TASK INSTRUCTIONS:
Omit all pictures. Print the remaining lines exactly, from the start of the data through the line containing "1. Introduction".

SOURCE MATERIAL:
╔══
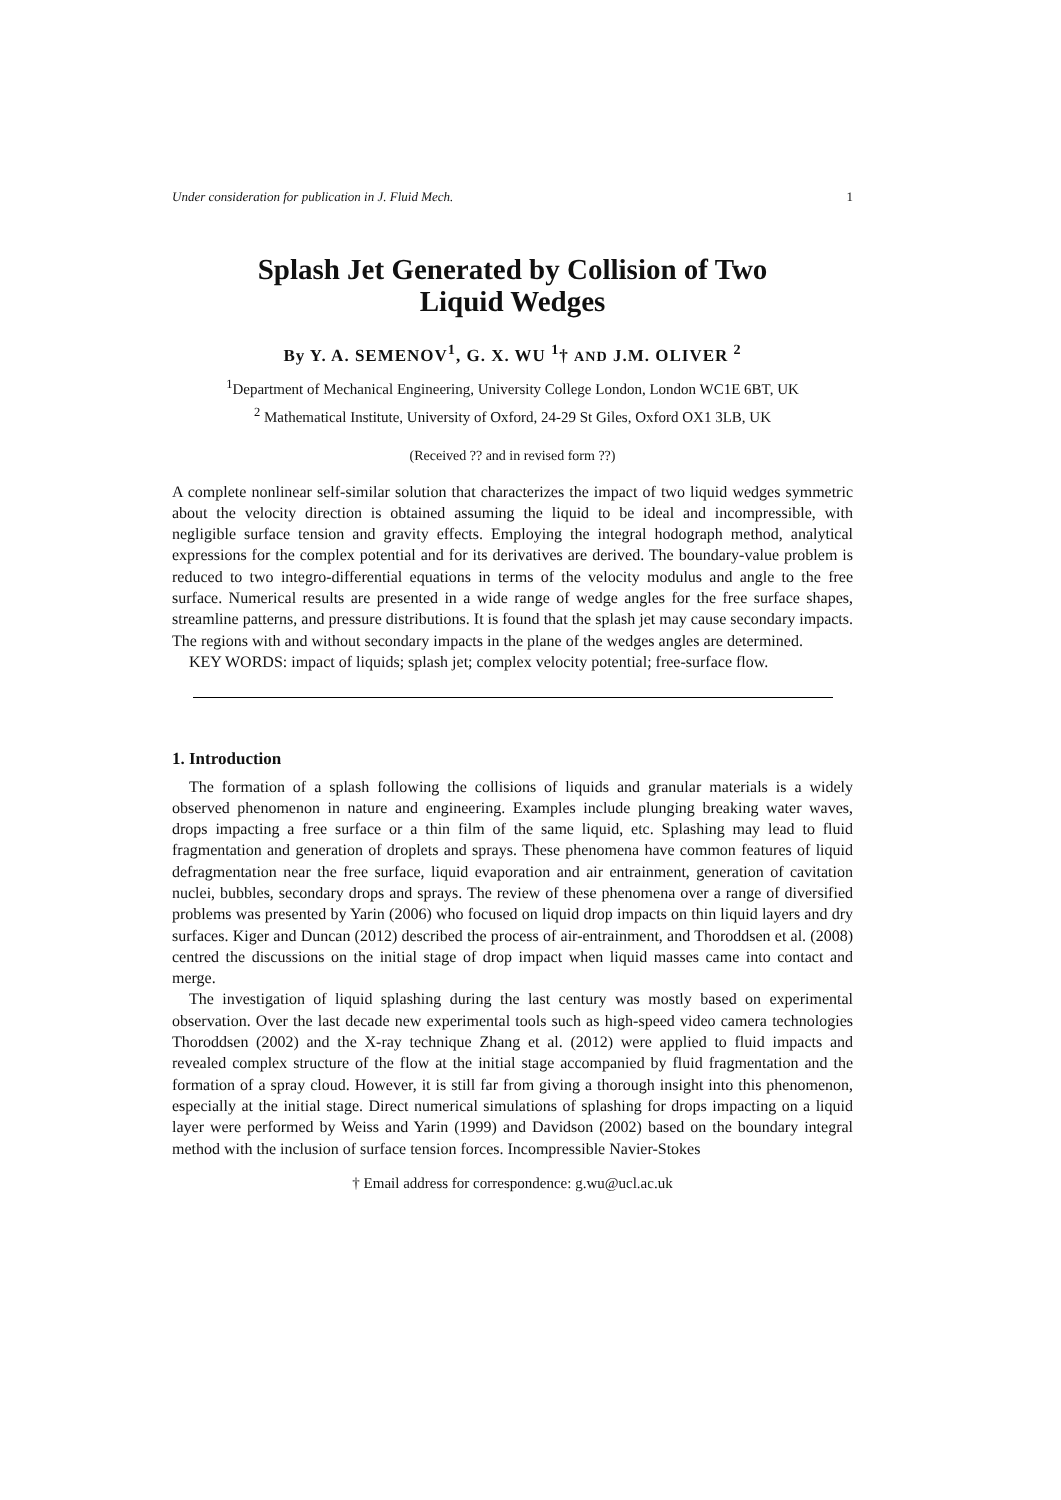Under consideration for publication in J. Fluid Mech. 1
Splash Jet Generated by Collision of Two
Liquid Wedges
By Y. A. SEMENOV<sup>1</sup>, G. X. WU <sup>1</sup>† AND J.M. OLIVER <sup>2</sup>
<sup>1</sup> Department of Mechanical Engineering, University College London, London WC1E 6BT, UK
<sup>2</sup> Mathematical Institute, University of Oxford, 24-29 St Giles, Oxford OX1 3LB, UK
(Received ?? and in revised form ??)
A complete nonlinear self-similar solution that characterizes the impact of two liquid wedges symmetric about the velocity direction is obtained assuming the liquid to be ideal and incompressible, with negligible surface tension and gravity effects. Employing the integral hodograph method, analytical expressions for the complex potential and for its derivatives are derived. The boundary-value problem is reduced to two integro-differential equations in terms of the velocity modulus and angle to the free surface. Numerical results are presented in a wide range of wedge angles for the free surface shapes, streamline patterns, and pressure distributions. It is found that the splash jet may cause secondary impacts. The regions with and without secondary impacts in the plane of the wedges angles are determined.
KEY WORDS: impact of liquids; splash jet; complex velocity potential; free-surface flow.
1. Introduction
The formation of a splash following the collisions of liquids and granular materials is a widely observed phenomenon in nature and engineering. Examples include plunging breaking water waves, drops impacting a free surface or a thin film of the same liquid, etc. Splashing may lead to fluid fragmentation and generation of droplets and sprays. These phenomena have common features of liquid defragmentation near the free surface, liquid evaporation and air entrainment, generation of cavitation nuclei, bubbles, secondary drops and sprays. The review of these phenomena over a range of diversified problems was presented by Yarin (2006) who focused on liquid drop impacts on thin liquid layers and dry surfaces. Kiger and Duncan (2012) described the process of air-entrainment, and Thoroddsen et al. (2008) centred the discussions on the initial stage of drop impact when liquid masses came into contact and merge.
The investigation of liquid splashing during the last century was mostly based on experimental observation. Over the last decade new experimental tools such as high-speed video camera technologies Thoroddsen (2002) and the X-ray technique Zhang et al. (2012) were applied to fluid impacts and revealed complex structure of the flow at the initial stage accompanied by fluid fragmentation and the formation of a spray cloud. However, it is still far from giving a thorough insight into this phenomenon, especially at the initial stage. Direct numerical simulations of splashing for drops impacting on a liquid layer were performed by Weiss and Yarin (1999) and Davidson (2002) based on the boundary integral method with the inclusion of surface tension forces. Incompressible Navier-Stokes
† Email address for correspondence: g.wu@ucl.ac.uk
╚══
RESPONSE AREA:
Under consideration for publication in J. Fluid Mech. 1
Splash Jet Generated by Collision of Two
Liquid Wedges
By Y. A. SEMENOV<sup>1</sup>, G. X. WU <sup>1</sup>† AND J.M. OLIVER <sup>2</sup>
<sup>1</sup> Department of Mechanical Engineering, University College London, London WC1E 6BT, UK
<sup>2</sup> Mathematical Institute, University of Oxford, 24-29 St Giles, Oxford OX1 3LB, UK
(Received ?? and in revised form ??)
A complete nonlinear self-similar solution that characterizes the impact of two liquid wedges symmetric about the velocity direction is obtained assuming the liquid to be ideal and incompressible, with negligible surface tension and gravity effects. Employing the integral hodograph method, analytical expressions for the complex potential and for its derivatives are derived. The boundary-value problem is reduced to two integro-differential equations in terms of the velocity modulus and angle to the free surface. Numerical results are presented in a wide range of wedge angles for the free surface shapes, streamline patterns, and pressure distributions. It is found that the splash jet may cause secondary impacts. The regions with and without secondary impacts in the plane of the wedges angles are determined.
KEY WORDS: impact of liquids; splash jet; complex velocity potential; free-surface flow.
1. Introduction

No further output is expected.